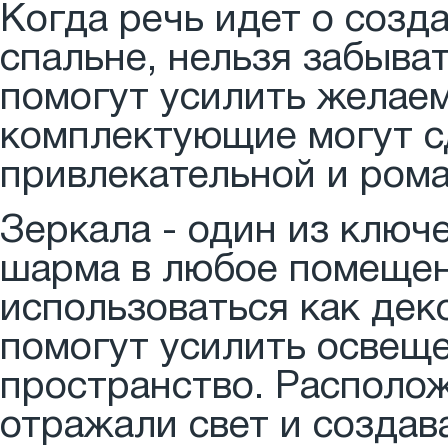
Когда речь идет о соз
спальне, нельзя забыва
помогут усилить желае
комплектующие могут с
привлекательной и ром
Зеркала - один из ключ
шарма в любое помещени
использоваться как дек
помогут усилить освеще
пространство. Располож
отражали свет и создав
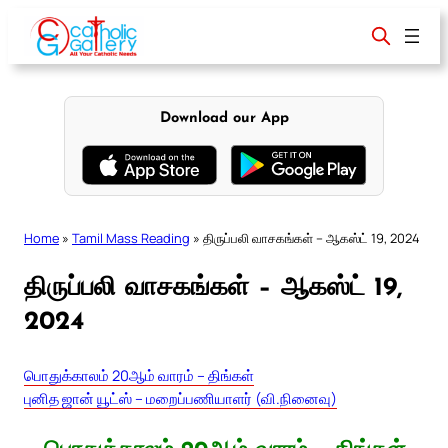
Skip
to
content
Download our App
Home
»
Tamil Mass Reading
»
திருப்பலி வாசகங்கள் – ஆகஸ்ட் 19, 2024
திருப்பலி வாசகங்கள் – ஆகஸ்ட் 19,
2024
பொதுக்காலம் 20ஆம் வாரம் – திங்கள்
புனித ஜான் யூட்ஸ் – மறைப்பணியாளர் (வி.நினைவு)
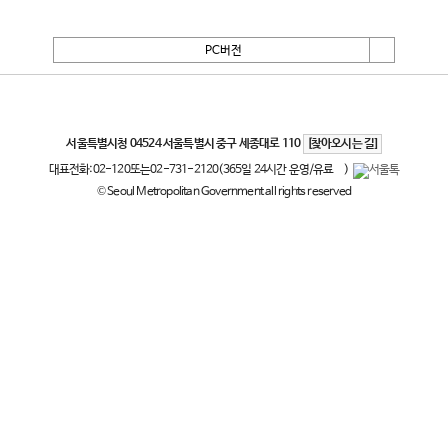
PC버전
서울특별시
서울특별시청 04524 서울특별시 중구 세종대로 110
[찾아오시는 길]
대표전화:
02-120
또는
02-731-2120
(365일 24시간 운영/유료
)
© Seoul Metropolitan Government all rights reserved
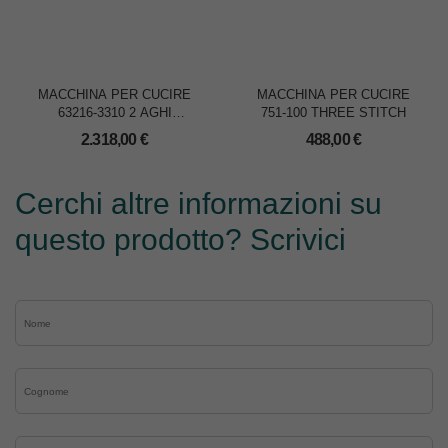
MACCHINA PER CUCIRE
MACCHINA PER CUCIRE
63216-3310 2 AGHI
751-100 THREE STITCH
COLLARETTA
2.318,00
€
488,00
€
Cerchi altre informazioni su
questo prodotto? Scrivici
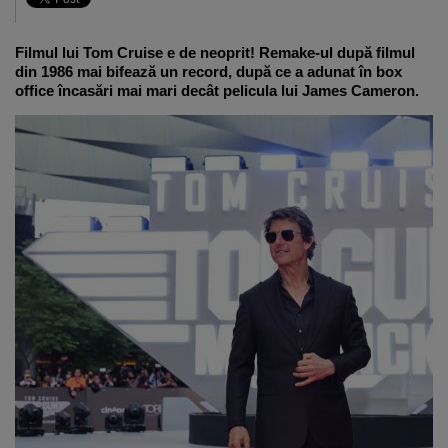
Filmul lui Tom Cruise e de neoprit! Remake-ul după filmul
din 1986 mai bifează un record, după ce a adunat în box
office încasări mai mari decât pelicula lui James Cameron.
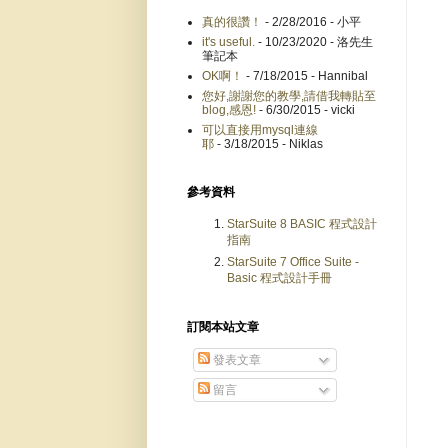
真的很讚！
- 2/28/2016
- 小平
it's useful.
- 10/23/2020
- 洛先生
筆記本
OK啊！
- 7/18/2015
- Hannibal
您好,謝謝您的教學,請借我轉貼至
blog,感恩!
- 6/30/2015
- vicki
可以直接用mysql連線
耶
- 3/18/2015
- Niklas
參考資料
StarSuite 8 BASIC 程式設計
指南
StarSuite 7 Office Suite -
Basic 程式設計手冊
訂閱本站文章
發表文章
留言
---+---
TASK DESCRIPTION
Could you rewrite every line of text in the material above as one numbered list, skipping blank lines and leaving the pictures out of your answer?

YOUR RESPONSE
1. Когда речь идет о соз
2. спальне, нельзя забыва
3. помогут усилить желае
4. комплектующие могут с
5. привлекательной и ром
6. Зеркала - один из ключ
7. шарма в любое помещени
8. использоваться как дек
9. помогут усилить освеще
10. пространство. Располож
11. отражали свет и создав
12. Skip
13. to
14. content
15. Download our App
16. Home
17. »
18. Tamil Mass Reading
19. »
20. திருப்பலி வாசகங்கள் – ஆகஸ்ட் 19, 2024
21. திருப்பலி வாசகங்கள் – ஆகஸ்ட் 19,
22. 2024
23. பொதுக்காலம் 20ஆம் வாரம் – திங்கள்
24. புனித ஜான் யூட்ஸ் – மறைப்பணியாளர் (வி.நினைவு)
25. PC버전
26. 서울특별시
27. 서울특별시청 04524 서울특별시 중구 세종대로 110
28. [찾아오시는 길]
29. 대표전화:
30. 02-120
31. 또는
32. 02-731-2120
33. (365일 24시간 운영/유료
34. )
35. © Seoul Metropolitan Government all rights reserved
36. MACCHINA PER CUCIRE
37. MACCHINA PER CUCIRE
38. 63216-3310 2 AGHI
39. 751-100 THREE STITCH
40. COLLARETTA
41. 2.318,00
42. €
43. 488,00
44. €
45. Cerchi altre informazioni su
46. questo prodotto? Scrivici
47. Filmul lui Tom Cruise e de neoprit! Remake-ul după filmul
48. din 1986 mai bifează un record, după ce a adunat în box
49. office încasări mai mari decât pelicula lui James Cameron.
50. 真的很讚！
51. - 2/28/2016
52. - 小平
53. it's useful.
54. - 10/23/2020
55. - 洛先生
56. 筆記本
57. OK啊！
58. - 7/18/2015
59. - Hannibal
60. 您好,謝謝您的教學,請借我轉貼至
61. blog,感恩!
62. - 6/30/2015
63. - vicki
64. 可以直接用mysql連線
65. 耶
66. - 3/18/2015
67. - Niklas
68. 參考資料
69. StarSuite 8 BASIC 程式設計
70. 指南
71. StarSuite 7 Office Suite -
72. Basic 程式設計手冊
73. 訂閱本站文章
74. 發表文章
75. 留言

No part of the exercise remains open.